ESG ratings diverge because agencies differ on scope, measurement and weighting — and unlike credit ratings, they show low correlation as a structural feature. For GCC companies, the lesson is not to chase every score but to focus on the rating that drives the commercial outcome they need. Understand the divergence, then manage the rating that matters.

Frequently asked questions

Why do ESG ratings differ between agencies?

Because agencies make different choices in three areas: scope (which ESG issues they assess), measurement (how they gather and score data on each issue), and weighting (how much each issue counts toward the overall rating). These differences compound, so the same company can receive very different ratings — a phenomenon researchers have documented as persistently low correlation between raters.

How is ESG rating divergence different from credit ratings?

Credit ratings from different agencies are highly correlated, because they measure a well-defined thing — the probability of default — in similar ways. ESG ratings are not, because there is no single agreed definition of 'good ESG performance', and agencies measure different aspects with different methods. Divergence is a structural feature of ESG ratings, not a flaw to be eliminated soon.
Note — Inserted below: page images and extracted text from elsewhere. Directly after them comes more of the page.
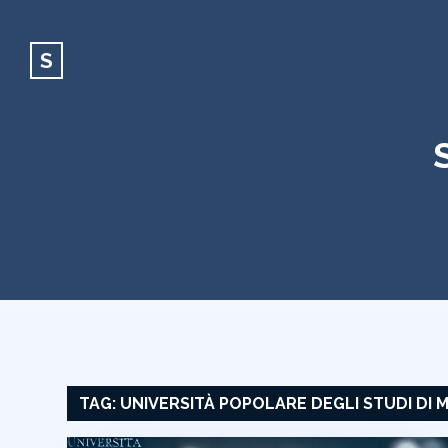
S
TAG:
UNIVERSITÀ POPOLARE DEGLI STUDI DI 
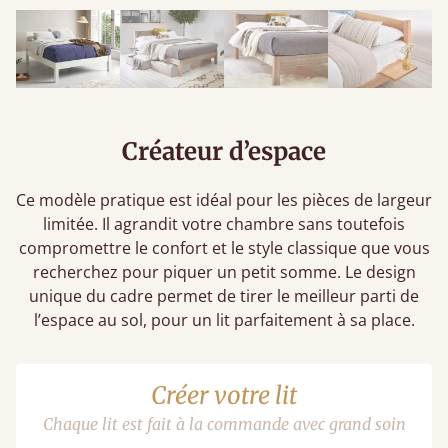
Créateur d’espace
Ce modèle pratique est idéal pour les pièces de largeur
limitée. Il agrandit votre chambre sans toutefois
compromettre le confort et le style classique que vous
recherchez pour piquer un petit somme. Le design
unique du cadre permet de tirer le meilleur parti de
l’espace au sol, pour un lit parfaitement à sa place.
Créer votre lit
Chaque lit est fait à la commande avec grand soin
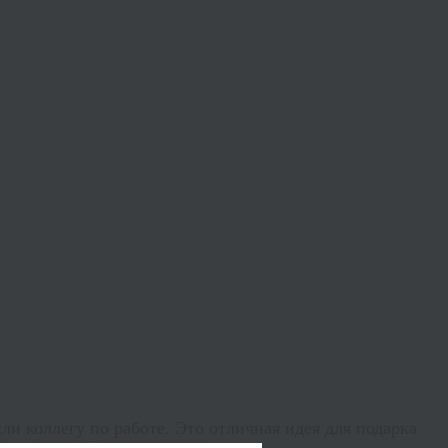
ли коллегу по работе. Это отличная идея для подарка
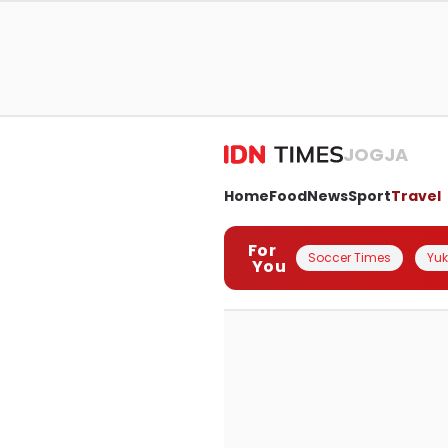
JOGJA
Home
Food
News
Sport
Travel
For
Soccer Times
Yuk 
You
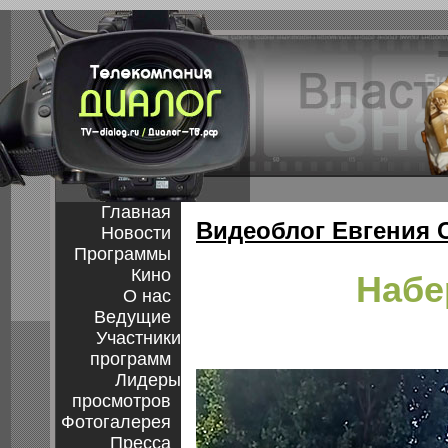
Главная
Видеоблог Евгения 
Новости
Программы
Кино
Набе
О нас
Ведущие
Участники
программ
Лидеры
просмотров
Фотогалерея
Пресса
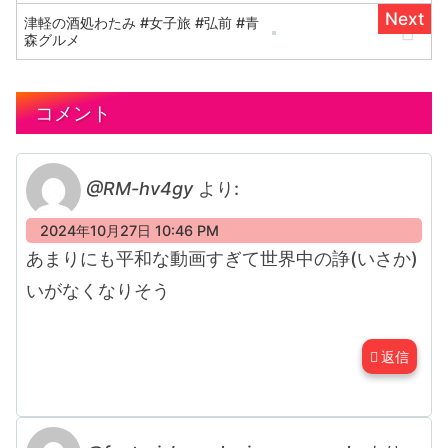
津軽の酒処わたみ #女子旅 #弘前 #青
森グルメ
コメント
@RM-hv4gy
より:
2024年10月27日 10:46 PM
あまりにも平和な動画すぎて世界中の諍(いさか)
いがなくなりそう
返信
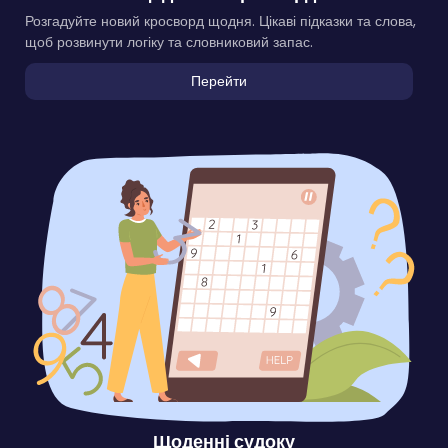
Розгадуйте новий кросворд щодня. Цікаві підказки та слова,
щоб розвинути логіку та словниковий запас.
Перейти
Щоденні судоку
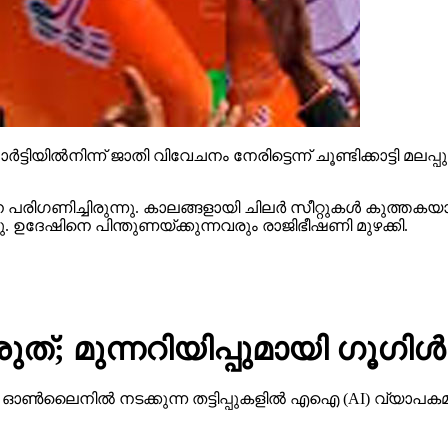
ട്ടിയില്‍നിന്ന് ജാതി വിവേചനം നേരിട്ടെന്ന് ചൂണ്ടിക്കാട്ടി മല
ിഗണിച്ചിരുന്നു. കാലങ്ങളായി ചിലര്‍ സീറ്റുകള്‍ കുത്തകയാക
്ഞു. ഉദേഷിനെ പിന്തുണയ്ക്കുന്നവരും രാജിഭീഷണി മുഴക്കി.
ത്; മുന്നറിയിപ്പുമായി ഗൂഗിള്‍
നില്‍ നടക്കുന്ന തട്ടിപ്പുകളില്‍ എഐ (AI) വ്യാപകമായി 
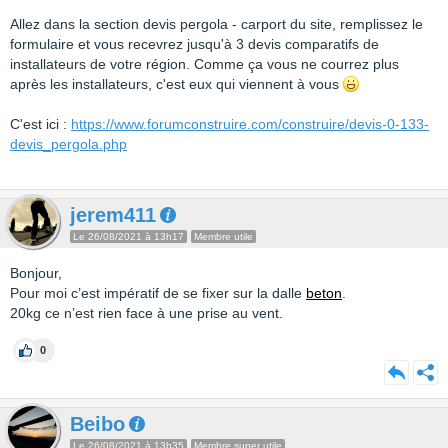
Allez dans la section devis pergola - carport du site, remplissez le
formulaire et vous recevrez jusqu'à 3 devis comparatifs de
installateurs de votre région. Comme ça vous ne courrez plus
après les installateurs, c'est eux qui viennent à vous
C'est ici :
https://www.forumconstruire.com/construire/devis-0-133-
devis_pergola.php
jerem411
Le 26/08/2021 à 13h17
Membre utile
Bonjour,
Pour moi c’est impératif de se fixer sur la dalle
beton
.
20kg ce n’est rien face à une prise au vent.
0
Beibo
Le 26/08/2021 à 13h35
Membre super utile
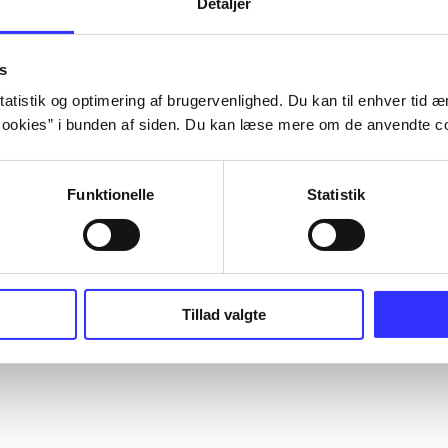
Detaljer
s
atistik og optimering af brugervenlighed. Du kan til enhver tid æn
ookies” i bunden af siden. Du kan læse mere om de anvendte co
Funktionelle
Statistik
Tillad valgte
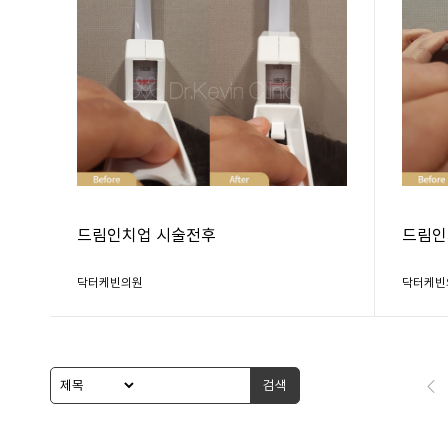
드림인치업 시술전후
드림인
닥터케빈의원
닥터케빈
검색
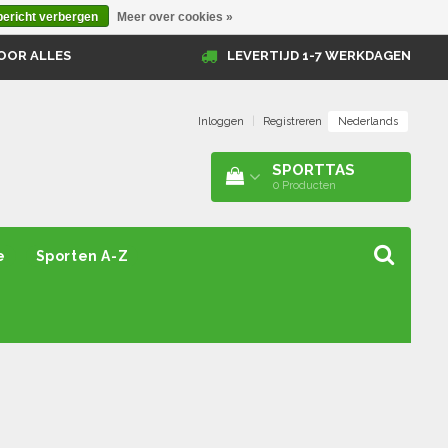
bericht verbergen
Meer over cookies »
OOR ALLES
LEVERTIJD 1-7 WERKDAGEN
Nederlands
Inloggen
|
Registreren
SPORTTAS
0
Producten
e
Sporten A-Z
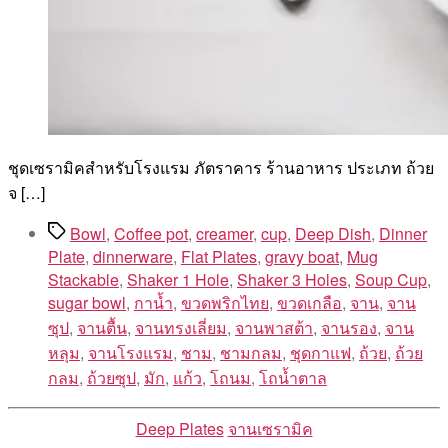
ชุดเซรามิคสำหรับโรงแรม ภัตราคาร ร้านอาหาร ประเภท ถ้วย
จ […]
Tags
Bowl
,
Coffee pot
,
creamer
,
cup
,
Deep Dish
,
Dinner
Plate
,
dinnerware
,
Flat Plates
,
gravy boat
,
Mug
Stackable
,
Shaker 1 Hole
,
Shaker 3 Holes
,
Soup Cup
,
sugar bowl
,
กาน้ำ
,
ขวดพริกไทย
,
ขวดเกลือ
,
จาน
,
จาน
ซุป
,
จานตื้น
,
จานทรงเลี่ยม
,
จานพาสต้า
,
จานรอง
,
จาน
หลุม
,
จานโรงแรม
,
ชาม
,
ชามกลม
,
ชุดกาแฟ
,
ถ้วย
,
ถ้วย
กลม
,
ถ้วยซุป
,
มัก
,
แก้ว
,
โถนม
,
โถน้ำตาล
Categories
Deep Plates
จานเซรามิค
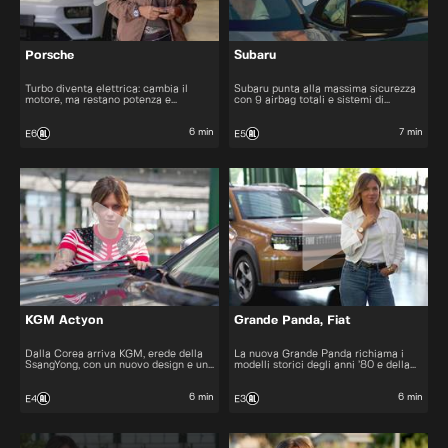
Porsche
Subaru
Turbo diventa elettrica: cambia il
Subaru punta alla massima sicurezza
motore, ma restano potenza e
con 9 airbag totali e sistemi di
prestazioni da vera Porsche.
assistenza avanzati, immaginando un
futuro senza incidenti.
6 min
7 min
E6
E5
KGM Actyon
Grande Panda, Fiat
Dalla Corea arriva KGM, erede della
La nuova Grande Panda richiama i
SsangYong, con un nuovo design e un
modelli storici degli anni ’80 e della
carattere che vuole farsi notare.
Uno, reinterpretati in chiave moderna
con fari e dettagli LED.
6 min
6 min
E4
E3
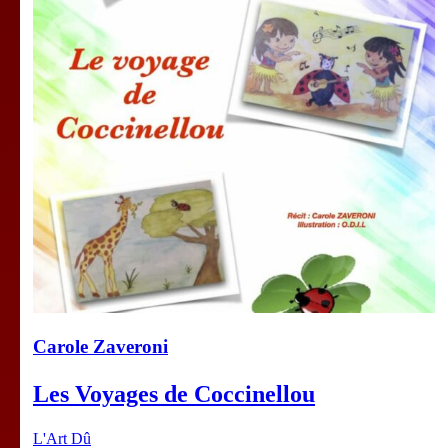
Carole Zaveroni
Les Voyages de Coccinellou
L'Art Dû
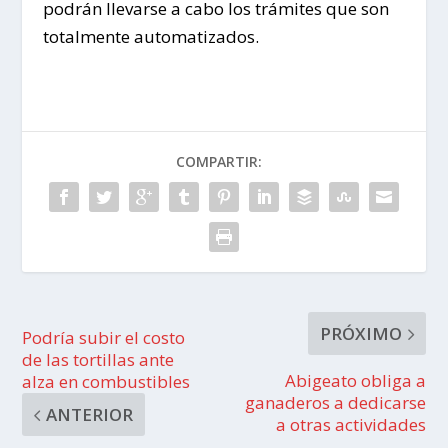
podrán llevarse a cabo los trámites que son
totalmente automatizados.
COMPARTIR:
PRÓXIMO
Podría subir el costo
de las tortillas ante
Abigeato obliga a
alza en combustibles
ganaderos a dedicarse
ANTERIOR
a otras actividades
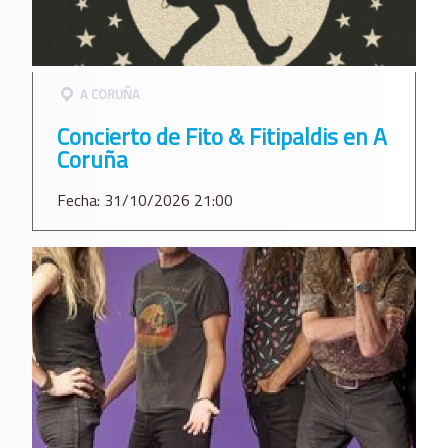
A CORUÑA
Concierto de Fito & Fitipaldis en A
Coruña
Fecha: 31/10/2026 21:00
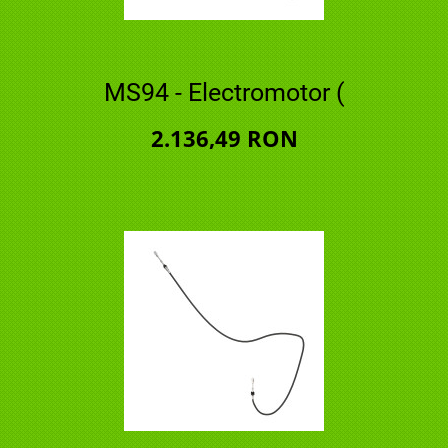
MS94 - Electromotor (
2.136,49 RON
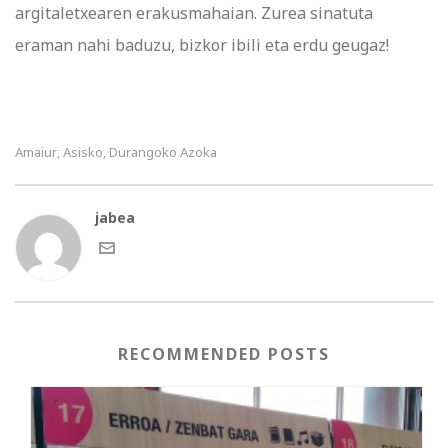
argitaletxearen erakusmahaian. Zurea sinatuta
eraman nahi baduzu, bizkor ibili eta erdu geugaz!
Amaiur
Asisko
Durangoko Azoka
,
,
jabea
RECOMMENDED POSTS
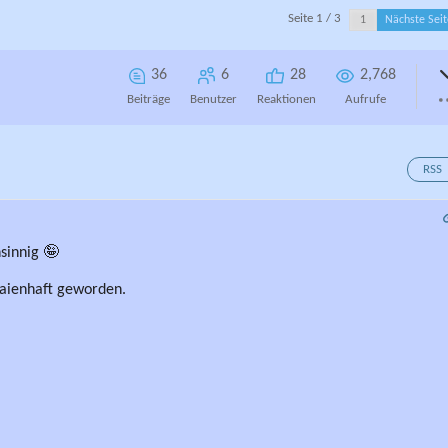
Seite 1 / 3
Nächste Sei
36
6
28
2,768
Beiträge
Benutzer
Reaktionen
Aufrufe
RSS
nsinnig 🤪
… laienhaft geworden.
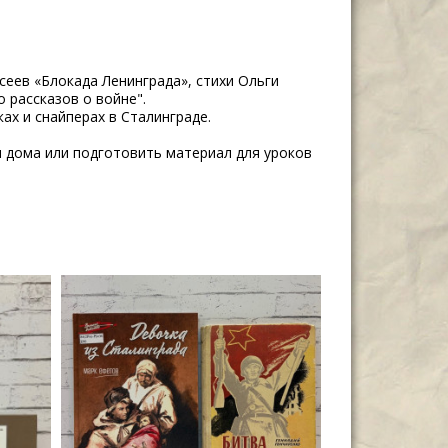
сеев «Блокада Ленинграда», стихи Ольги
о рассказов о войне".
ах и снайперах в Сталинграде.
я дома или подготовить материал для уроков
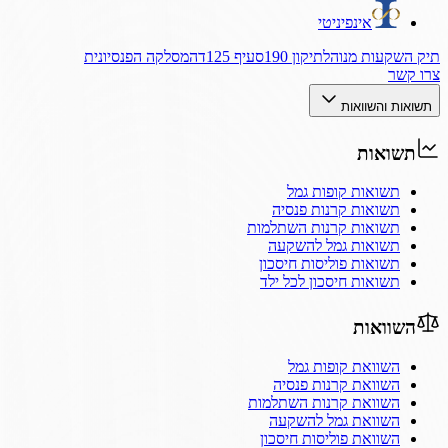
אינפיניטי
תיק השקעות מנוהל
תיקון 190
סעיף 125ד
המסלקה הפנסיונית
צרו קשר
תשואות והשוואות
תשואות
תשואות קופות גמל
תשואות קרנות פנסיה
תשואות קרנות השתלמות
תשואות גמל להשקעה
תשואות פוליסות חיסכון
תשואות חיסכון לכל ילד
השוואות
השוואת קופות גמל
השוואת קרנות פנסיה
השוואת קרנות השתלמות
השוואת גמל להשקעה
השוואת פוליסות חיסכון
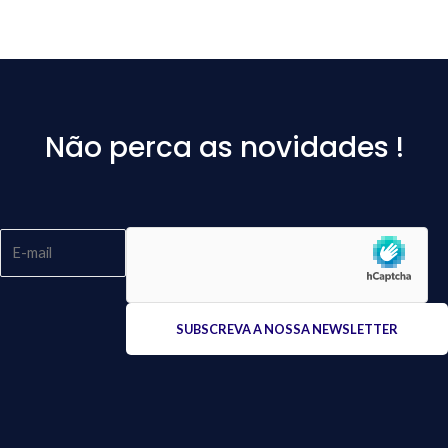
Não perca as novidades !
Please
leave
this
field
empty.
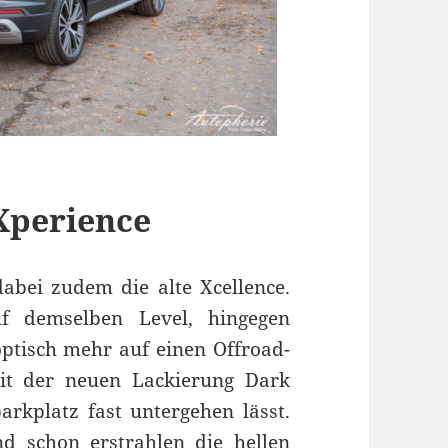
Xperience
abei zudem die alte Xcellence.
uf demselben Level, hingegen
optisch mehr auf einen Offroad-
it der neuen Lackierung Dark
rkplatz fast untergehen lässt.
d schon erstrahlen die hellen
Is rating divergence a problem?

It is a challenge rather than a flaw. It reflects the genuine complexity and subjectivity of assessing ESG performance. For companies it creates confusion and effort; for investors it complicates comparison. Emerging regulation, such as the EU ESG Ratings Regulation, aims to improve transparency, but divergence will persist as long as agencies measure different things.

How should a company respond to ESG rating divergence?

By focusing rather than chasing. Trying to optimise every rating at once is inefficient and self-defeating, because improving for one rater can be irrelevant or even counterproductive for another. The disciplined approach is to identify the rating that drives your specific commercial trigger — investor mandate, index, procurement — and improve that one through genuine performance and disclosure.